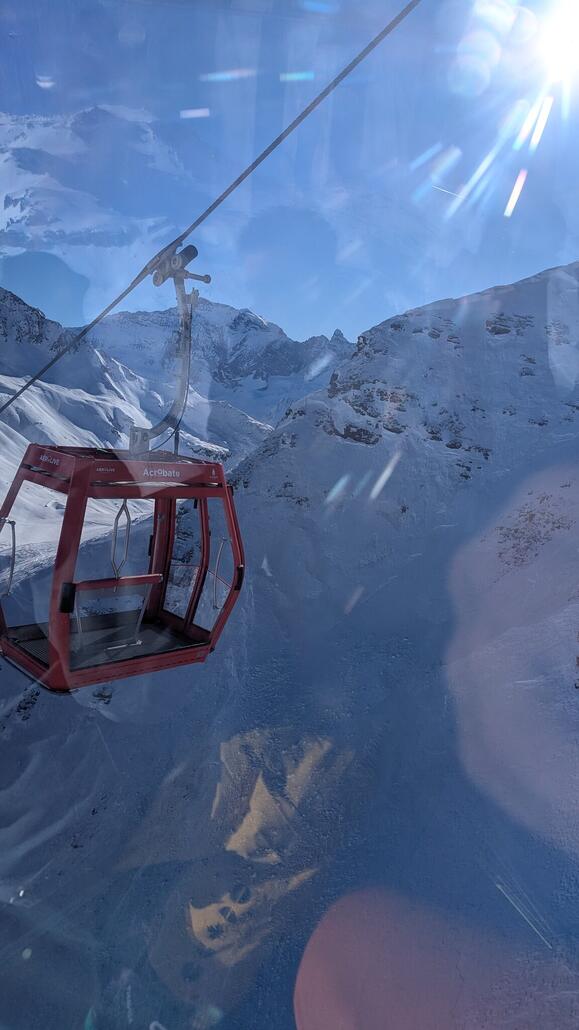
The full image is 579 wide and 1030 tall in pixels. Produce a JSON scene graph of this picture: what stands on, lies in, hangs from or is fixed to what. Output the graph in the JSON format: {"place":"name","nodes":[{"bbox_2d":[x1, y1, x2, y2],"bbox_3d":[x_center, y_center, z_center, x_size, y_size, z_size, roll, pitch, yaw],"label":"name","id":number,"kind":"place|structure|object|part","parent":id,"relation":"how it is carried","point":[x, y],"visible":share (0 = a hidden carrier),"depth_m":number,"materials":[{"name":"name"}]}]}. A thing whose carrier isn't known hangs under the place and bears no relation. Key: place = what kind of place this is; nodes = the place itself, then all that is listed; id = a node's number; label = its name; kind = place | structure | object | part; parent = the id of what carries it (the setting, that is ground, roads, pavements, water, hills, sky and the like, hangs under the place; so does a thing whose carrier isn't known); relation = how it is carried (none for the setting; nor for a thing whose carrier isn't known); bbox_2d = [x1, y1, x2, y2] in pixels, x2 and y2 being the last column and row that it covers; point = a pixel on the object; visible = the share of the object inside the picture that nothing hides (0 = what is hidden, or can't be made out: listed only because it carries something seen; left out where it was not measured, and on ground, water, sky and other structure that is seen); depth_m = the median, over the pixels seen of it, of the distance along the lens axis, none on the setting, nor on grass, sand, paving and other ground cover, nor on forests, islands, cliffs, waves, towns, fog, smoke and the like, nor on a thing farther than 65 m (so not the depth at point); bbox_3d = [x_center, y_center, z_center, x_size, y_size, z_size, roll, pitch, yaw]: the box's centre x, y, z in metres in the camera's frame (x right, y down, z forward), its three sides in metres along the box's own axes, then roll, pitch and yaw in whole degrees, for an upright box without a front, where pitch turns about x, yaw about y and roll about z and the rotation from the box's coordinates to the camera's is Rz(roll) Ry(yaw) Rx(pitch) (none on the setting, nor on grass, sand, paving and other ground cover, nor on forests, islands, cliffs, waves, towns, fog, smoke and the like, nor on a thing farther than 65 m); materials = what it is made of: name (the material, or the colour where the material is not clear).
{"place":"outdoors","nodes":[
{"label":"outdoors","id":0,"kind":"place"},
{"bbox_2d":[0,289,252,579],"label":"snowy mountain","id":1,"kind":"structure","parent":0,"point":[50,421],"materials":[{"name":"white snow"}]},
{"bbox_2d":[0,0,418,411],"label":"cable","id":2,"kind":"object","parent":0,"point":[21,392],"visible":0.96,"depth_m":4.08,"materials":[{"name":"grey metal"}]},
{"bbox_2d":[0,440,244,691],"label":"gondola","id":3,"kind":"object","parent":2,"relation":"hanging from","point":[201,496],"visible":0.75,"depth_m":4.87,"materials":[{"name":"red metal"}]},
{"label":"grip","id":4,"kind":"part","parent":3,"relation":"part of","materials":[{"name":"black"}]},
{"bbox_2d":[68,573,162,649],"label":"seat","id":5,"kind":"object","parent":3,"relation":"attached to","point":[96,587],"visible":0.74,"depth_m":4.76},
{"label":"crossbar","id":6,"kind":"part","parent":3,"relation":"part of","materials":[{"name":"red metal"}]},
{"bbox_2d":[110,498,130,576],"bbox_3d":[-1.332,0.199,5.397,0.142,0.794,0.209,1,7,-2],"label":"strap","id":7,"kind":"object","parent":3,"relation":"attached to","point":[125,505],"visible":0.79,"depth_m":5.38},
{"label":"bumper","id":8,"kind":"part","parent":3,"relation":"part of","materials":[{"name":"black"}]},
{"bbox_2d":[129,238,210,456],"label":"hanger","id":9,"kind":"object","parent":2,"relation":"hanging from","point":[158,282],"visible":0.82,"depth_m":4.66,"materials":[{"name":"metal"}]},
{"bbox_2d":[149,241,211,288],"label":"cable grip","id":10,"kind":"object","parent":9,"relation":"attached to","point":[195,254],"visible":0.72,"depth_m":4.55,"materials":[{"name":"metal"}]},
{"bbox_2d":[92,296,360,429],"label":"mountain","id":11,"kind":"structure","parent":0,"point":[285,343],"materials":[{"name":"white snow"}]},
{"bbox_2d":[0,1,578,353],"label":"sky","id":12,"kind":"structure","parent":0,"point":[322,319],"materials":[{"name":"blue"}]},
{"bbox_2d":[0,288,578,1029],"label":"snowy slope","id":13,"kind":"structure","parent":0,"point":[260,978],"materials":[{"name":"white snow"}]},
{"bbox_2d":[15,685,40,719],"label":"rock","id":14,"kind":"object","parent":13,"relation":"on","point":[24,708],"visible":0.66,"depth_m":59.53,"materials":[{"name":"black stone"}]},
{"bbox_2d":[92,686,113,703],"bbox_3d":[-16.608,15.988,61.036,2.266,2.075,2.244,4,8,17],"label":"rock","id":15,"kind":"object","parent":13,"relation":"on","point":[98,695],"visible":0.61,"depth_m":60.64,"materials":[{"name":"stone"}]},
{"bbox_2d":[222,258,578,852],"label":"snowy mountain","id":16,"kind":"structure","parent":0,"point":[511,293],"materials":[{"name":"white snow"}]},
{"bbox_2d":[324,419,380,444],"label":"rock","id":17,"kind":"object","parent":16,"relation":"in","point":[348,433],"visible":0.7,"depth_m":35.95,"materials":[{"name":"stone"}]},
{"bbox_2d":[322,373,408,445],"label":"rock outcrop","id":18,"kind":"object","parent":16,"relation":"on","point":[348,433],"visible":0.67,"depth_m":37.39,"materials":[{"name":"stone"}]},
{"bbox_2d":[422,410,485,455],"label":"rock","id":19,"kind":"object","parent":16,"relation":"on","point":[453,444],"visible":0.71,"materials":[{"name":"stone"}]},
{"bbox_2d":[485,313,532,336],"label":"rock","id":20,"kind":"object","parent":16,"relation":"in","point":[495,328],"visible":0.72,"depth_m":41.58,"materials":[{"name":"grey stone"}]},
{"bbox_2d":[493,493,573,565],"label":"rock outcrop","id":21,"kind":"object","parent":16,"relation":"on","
-*-
Exercise:
No pictures go in the copy. Set down all the data exactly.

Answer to this task:
The full image is 579 wide and 1030 tall in pixels. Produce a JSON scene graph of this picture: what stands on, lies in, hangs from or is fixed to what. Output the graph in the JSON format: {"place":"name","nodes":[{"bbox_2d":[x1, y1, x2, y2],"bbox_3d":[x_center, y_center, z_center, x_size, y_size, z_size, roll, pitch, yaw],"label":"name","id":number,"kind":"place|structure|object|part","parent":id,"relation":"how it is carried","point":[x, y],"visible":share (0 = a hidden carrier),"depth_m":number,"materials":[{"name":"name"}]}]}. A thing whose carrier isn't known hangs under the place and bears no relation. Key: place = what kind of place this is; nodes = the place itself, then all that is listed; id = a node's number; label = its name; kind = place | structure | object | part; parent = the id of what carries it (the setting, that is ground, roads, pavements, water, hills, sky and the like, hangs under the place; so does a thing whose carrier isn't known); relation = how it is carried (none for the setting; nor for a thing whose carrier isn't known); bbox_2d = [x1, y1, x2, y2] in pixels, x2 and y2 being the last column and row that it covers; point = a pixel on the object; visible = the share of the object inside the picture that nothing hides (0 = what is hidden, or can't be made out: listed only because it carries something seen; left out where it was not measured, and on ground, water, sky and other structure that is seen); depth_m = the median, over the pixels seen of it, of the distance along the lens axis, none on the setting, nor on grass, sand, paving and other ground cover, nor on forests, islands, cliffs, waves, towns, fog, smoke and the like, nor on a thing farther than 65 m (so not the depth at point); bbox_3d = [x_center, y_center, z_center, x_size, y_size, z_size, roll, pitch, yaw]: the box's centre x, y, z in metres in the camera's frame (x right, y down, z forward), its three sides in metres along the box's own axes, then roll, pitch and yaw in whole degrees, for an upright box without a front, where pitch turns about x, yaw about y and roll about z and the rotation from the box's coordinates to the camera's is Rz(roll) Ry(yaw) Rx(pitch) (none on the setting, nor on grass, sand, paving and other ground cover, nor on forests, islands, cliffs, waves, towns, fog, smoke and the like, nor on a thing farther than 65 m); materials = what it is made of: name (the material, or the colour where the material is not clear).
{"place":"outdoors","nodes":[
{"label":"outdoors","id":0,"kind":"place"},
{"bbox_2d":[0,289,252,579],"label":"snowy mountain","id":1,"kind":"structure","parent":0,"point":[50,421],"materials":[{"name":"white snow"}]},
{"bbox_2d":[0,0,418,411],"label":"cable","id":2,"kind":"object","parent":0,"point":[21,392],"visible":0.96,"depth_m":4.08,"materials":[{"name":"grey metal"}]},
{"bbox_2d":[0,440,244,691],"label":"gondola","id":3,"kind":"object","parent":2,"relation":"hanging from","point":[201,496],"visible":0.75,"depth_m":4.87,"materials":[{"name":"red metal"}]},
{"label":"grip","id":4,"kind":"part","parent":3,"relation":"part of","materials":[{"name":"black"}]},
{"bbox_2d":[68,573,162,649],"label":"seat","id":5,"kind":"object","parent":3,"relation":"attached to","point":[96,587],"visible":0.74,"depth_m":4.76},
{"label":"crossbar","id":6,"kind":"part","parent":3,"relation":"part of","materials":[{"name":"red metal"}]},
{"bbox_2d":[110,498,130,576],"bbox_3d":[-1.332,0.199,5.397,0.142,0.794,0.209,1,7,-2],"label":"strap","id":7,"kind":"object","parent":3,"relation":"attached to","point":[125,505],"visible":0.79,"depth_m":5.38},
{"label":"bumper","id":8,"kind":"part","parent":3,"relation":"part of","materials":[{"name":"black"}]},
{"bbox_2d":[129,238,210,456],"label":"hanger","id":9,"kind":"object","parent":2,"relation":"hanging from","point":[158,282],"visible":0.82,"depth_m":4.66,"materials":[{"name":"metal"}]},
{"bbox_2d":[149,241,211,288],"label":"cable grip","id":10,"kind":"object","parent":9,"relation":"attached to","point":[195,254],"visible":0.72,"depth_m":4.55,"materials":[{"name":"metal"}]},
{"bbox_2d":[92,296,360,429],"label":"mountain","id":11,"kind":"structure","parent":0,"point":[285,343],"materials":[{"name":"white snow"}]},
{"bbox_2d":[0,1,578,353],"label":"sky","id":12,"kind":"structure","parent":0,"point":[322,319],"materials":[{"name":"blue"}]},
{"bbox_2d":[0,288,578,1029],"label":"snowy slope","id":13,"kind":"structure","parent":0,"point":[260,978],"materials":[{"name":"white snow"}]},
{"bbox_2d":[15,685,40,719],"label":"rock","id":14,"kind":"object","parent":13,"relation":"on","point":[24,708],"visible":0.66,"depth_m":59.53,"materials":[{"name":"black stone"}]},
{"bbox_2d":[92,686,113,703],"bbox_3d":[-16.608,15.988,61.036,2.266,2.075,2.244,4,8,17],"label":"rock","id":15,"kind":"object","parent":13,"relation":"on","point":[98,695],"visible":0.61,"depth_m":60.64,"materials":[{"name":"stone"}]},
{"bbox_2d":[222,258,578,852],"label":"snowy mountain","id":16,"kind":"structure","parent":0,"point":[511,293],"materials":[{"name":"white snow"}]},
{"bbox_2d":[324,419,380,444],"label":"rock","id":17,"kind":"object","parent":16,"relation":"in","point":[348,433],"visible":0.7,"depth_m":35.95,"materials":[{"name":"stone"}]},
{"bbox_2d":[322,373,408,445],"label":"rock outcrop","id":18,"kind":"object","parent":16,"relation":"on","point":[348,433],"visible":0.67,"depth_m":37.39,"materials":[{"name":"stone"}]},
{"bbox_2d":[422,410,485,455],"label":"rock","id":19,"kind":"object","parent":16,"relation":"on","point":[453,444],"visible":0.71,"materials":[{"name":"stone"}]},
{"bbox_2d":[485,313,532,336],"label":"rock","id":20,"kind":"object","parent":16,"relation":"in","point":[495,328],"visible":0.72,"depth_m":41.58,"materials":[{"name":"grey stone"}]},
{"bbox_2d":[493,493,573,565],"label":"rock outcrop","id":21,"kind":"object","parent":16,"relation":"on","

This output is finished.